The Australian Institute of Quantity Surveying (AIQS) recommends regular periodic review, with Replacement Cost Reports usually carried out on a three-year cycle.

  • First-year: Measured estimate is prepared and priced at current rates.
  • Second or third year: Estimated costs are reviewed and adjusted for increases in escalation, adjustments made for any improvements advised by the building manager etc.
  • Fourth-year: Re-measured estimate is adjusted for any improvements and re-priced at current rates.

Not doing regularly can have grave financial consequences for all invested parties (e.g. property owners, landlords, owners corporations/body corporates).

The main component of a Replacement Cost Report/Insurance Valuation

Reinstatement Cost/Building Cost (is the main component of a Replacement Cost Report/Insurance Valuation).

A replacement cost assessment includes and is directly related to the reinstating of a building.

The main component of such an assessment includes the building component (Reinstatement Cost/Building Cost) i.e. the direct ‘reinstatement building costs’. Or as listed in the sum insured section, ‘Estimated cost of constructing a similar building on the same site’. What the reinstatement cost IS NOT, is the ‘market value’ or figure based on ‘comparable sales data’. IT IS and solely the construction-related costs of the building. The building reinstatement costs/construction costs include such things as costs associated with material, plant, equipment and labour, demolition of the existing site etc.

Quantity Surveyors Expertise

Quantity Surveyors as appropriately Suited to Provide Replacement Cost Reports/ Insurance Replacement Cost Reports:

Measuring an Owners Corporate property for Replacement Cost Insurance Purposes

Firstly, a Quantity Surveyor is a degree qualified and building & construction industry experienced professional that assists in the financial planning, monitoring, assessing and delivery of construction projects (find out about BWK Group).

Traditionally, they are appointed to represent the client in order to monitor, report timely and accurate data and provide assistance on cost savings and cost improvements for the successful delivery of construction projects to and under budget.

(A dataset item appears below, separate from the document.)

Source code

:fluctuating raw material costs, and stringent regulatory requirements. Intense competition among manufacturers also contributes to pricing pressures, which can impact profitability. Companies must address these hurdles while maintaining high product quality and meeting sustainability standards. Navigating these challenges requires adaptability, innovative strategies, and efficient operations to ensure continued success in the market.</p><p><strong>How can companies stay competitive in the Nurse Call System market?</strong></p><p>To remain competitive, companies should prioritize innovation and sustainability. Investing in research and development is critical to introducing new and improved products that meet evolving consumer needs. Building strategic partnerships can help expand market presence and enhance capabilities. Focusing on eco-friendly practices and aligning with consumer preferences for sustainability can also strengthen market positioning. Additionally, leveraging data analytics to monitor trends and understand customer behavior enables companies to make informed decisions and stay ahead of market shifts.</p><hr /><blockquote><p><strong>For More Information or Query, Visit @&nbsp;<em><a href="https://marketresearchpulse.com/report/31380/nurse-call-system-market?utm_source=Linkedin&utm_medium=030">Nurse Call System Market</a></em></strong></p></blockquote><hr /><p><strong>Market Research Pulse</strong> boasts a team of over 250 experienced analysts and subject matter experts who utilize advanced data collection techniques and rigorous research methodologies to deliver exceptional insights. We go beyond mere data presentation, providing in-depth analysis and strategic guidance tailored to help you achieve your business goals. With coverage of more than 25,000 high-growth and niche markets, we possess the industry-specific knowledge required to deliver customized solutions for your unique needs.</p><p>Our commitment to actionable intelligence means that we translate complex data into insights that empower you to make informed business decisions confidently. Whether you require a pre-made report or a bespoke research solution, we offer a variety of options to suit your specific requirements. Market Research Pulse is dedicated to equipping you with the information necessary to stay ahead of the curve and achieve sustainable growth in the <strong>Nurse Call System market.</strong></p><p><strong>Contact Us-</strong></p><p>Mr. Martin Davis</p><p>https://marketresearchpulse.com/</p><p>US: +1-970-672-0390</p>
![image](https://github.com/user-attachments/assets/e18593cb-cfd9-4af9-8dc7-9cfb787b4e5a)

Post-construction they also offer Tax Depreciation services.

Financial planning and monitoring building & construction projects are usually gained from working on projects of all sizes. Tasks involved would include measuring, quantifying, pricing and estimating these built environment projects.

Quantity Surveyors work is often relied upon by governments, authorities, banks, other financial institutions and developers etc. On the other hand, and on a smaller scale, their work is also relied upon by property investors (for tax depreciation).

Through the duties of financial monitoring and guidance of building & construction projects, consequently, they too have databases of actual costs (not limited to material, plant, equipment and labour for the construction costs of a building), building rates and data that would assist in providing an adequate undertaking of a Replacement Cost Reports/Insurance Valuation Reports.

As detailed above they are regarded as the building and construction cost expert. A profession solely dedicated to planning, monitoring, quantifying, pricing and estimating the built environment. They have the qualifications, skills and experience to use their knowledge and cost databases of similar projects to arrive at an adequately insured sum amount in the form of a Replacement Cost Reports/Insurance Valuation Reports.